Two Stage Mist Lift OTEC also requires that LESS cold water to be brought up thus making the deep cold water pipe to be smaller for a same size power plant by other OTEC approaches. Also Two Stage Mist Lift OTEC comes very close to the theoretical maximum efficiency possible. So let us recap:

• No power hungry circulation pumps needed thus giving more NET electricity
• No huge and expensive heat exchanger needed (Closed cycle)
• No huge steam turbine (Open cycle)
• Less deep cold water needed to be brought up from the deep
• Less personnel to operate with less expertise
• Less susceptible to weather forces
• Less cost to build

Since this Mist Lift OTEC approach was presented to the OTEC community over 30 years ago, right at the end of funding by the US DOE, it has sat on the shelf. In these 30 years other OTEC approaches have moved at a snails pace with little forward movement. Yes, Saga University has built around 11 "pilot" plants of which none of them have been able to come to market. They are too complicated and they missed the mark. Yes, their efforts can be made useful in other areas (land based) but when it comes to doing all the 'hype' of what OTEC is possible of doing, they just have not made it happen. Mist Lift OTEC can do it!!

All that is needed now for Mist Lift OTEC to show the world its approach is better, is a second larger test. This test is needed to help in the efficient and economical design of the 'hull'. This second test will not cost much more than the first test, due to there is less unknowns.
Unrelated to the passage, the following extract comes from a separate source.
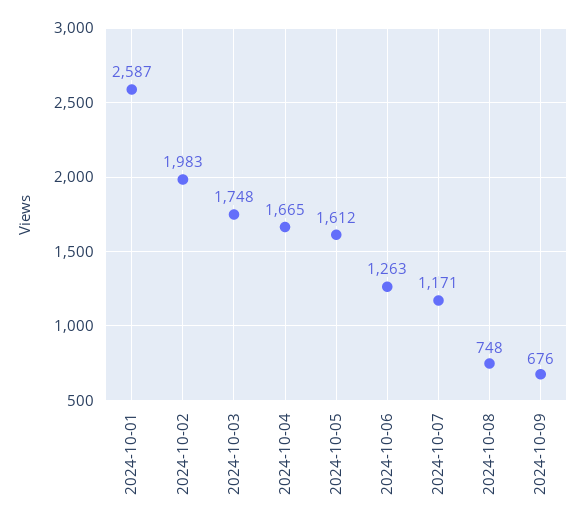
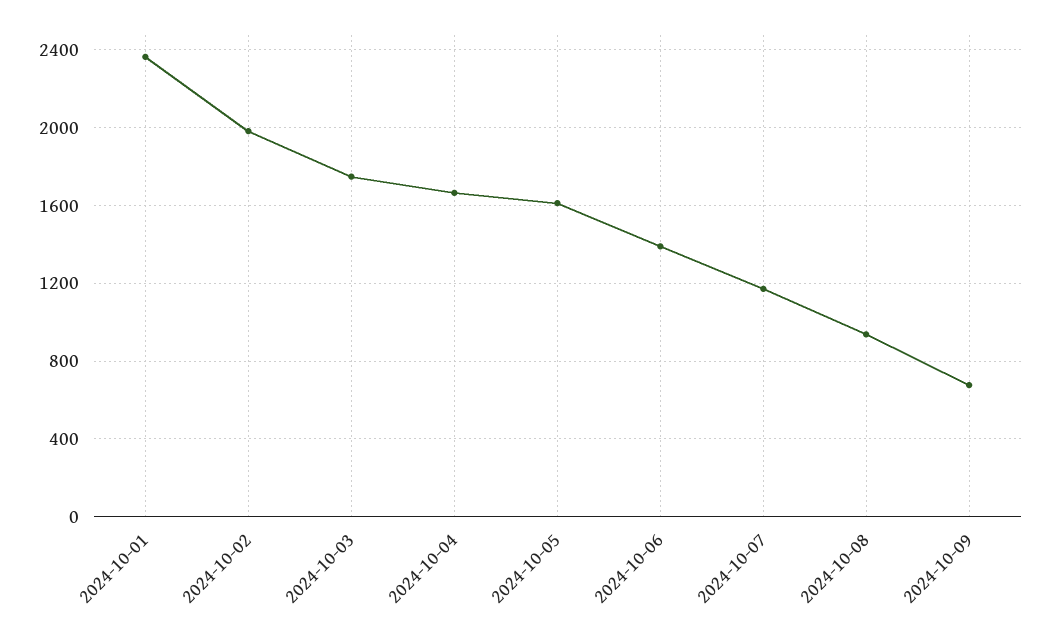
2024-10-01: 2587 -> 2350
2024-10-06: 1263 -> 1400
2024-10-08: 748 -> 950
We want to study the upper end of the process (coast and condense) zone so as to better understand what is going to be needed in designing the 'hull' shape in this area.
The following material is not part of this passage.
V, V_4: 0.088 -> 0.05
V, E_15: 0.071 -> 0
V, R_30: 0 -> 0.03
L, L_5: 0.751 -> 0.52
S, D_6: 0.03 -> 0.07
Can you help in this effort? It is time to get OTEC out of academies hands. The Mist Lift approach does not need any NEW science or New machine engineering. All the engineering knowledge is here today and ready to go.

Here is more info as to what has been done and the math and science of Mist Lift OTEC claims.

Anonymous said...

I just found your blog. $0.40/KW in Hawaii-wow! At least oil is down a bit, but I was happy to see it up to encourage alternative energy technology like OTEC.
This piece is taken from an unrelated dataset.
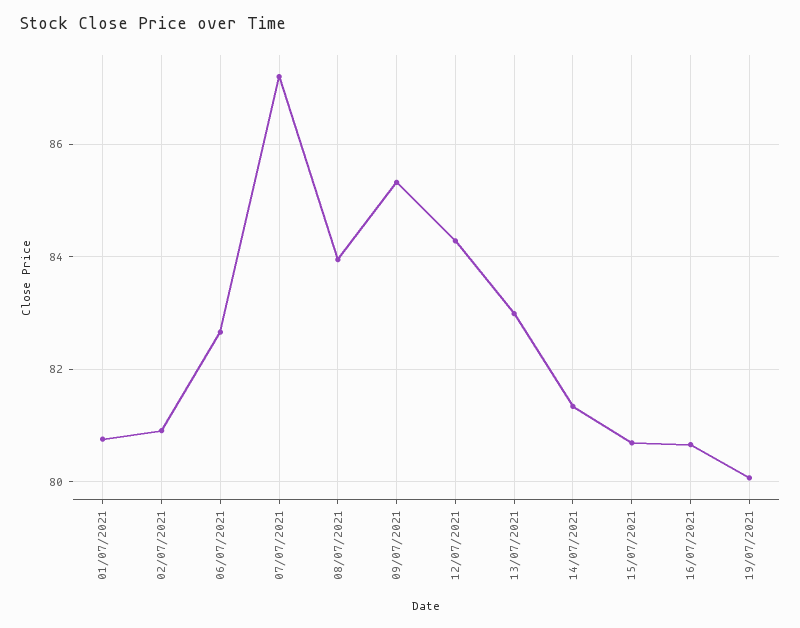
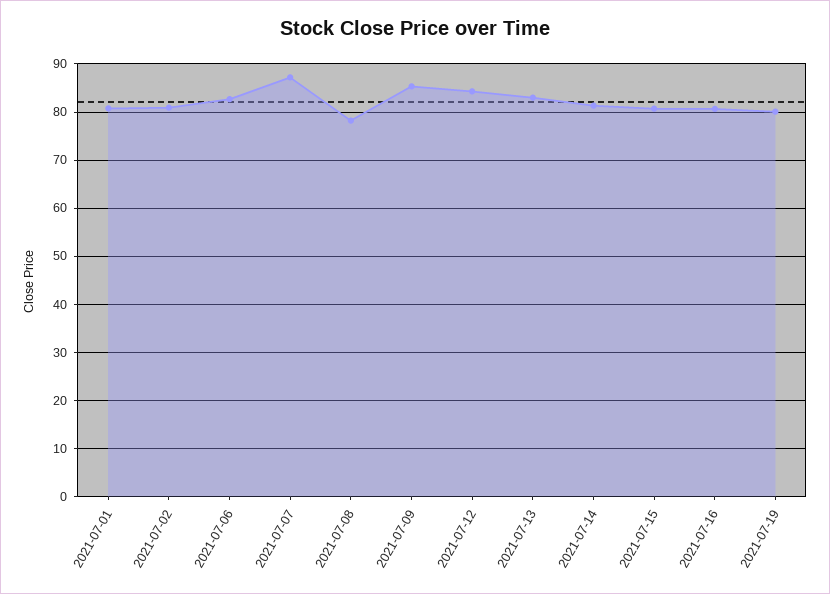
08/07/2021: 84 -> 78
I just downloaded the patent for mistlift OTEC (4216657). CO2 degassing is an issue. I like the advantage of no turbine which would have to be enormous for OC OTEC. The mistlift appears an elegant solution especially if it produces desalinated water, but that would be difficult to deliver on moored sites, unless close to shore.

Bill in Costa Rica (electricity is only around $0.10 /KW)

Stuart Ridgway said...

There will be no carbon dioxide emmission by open cycle OTEC.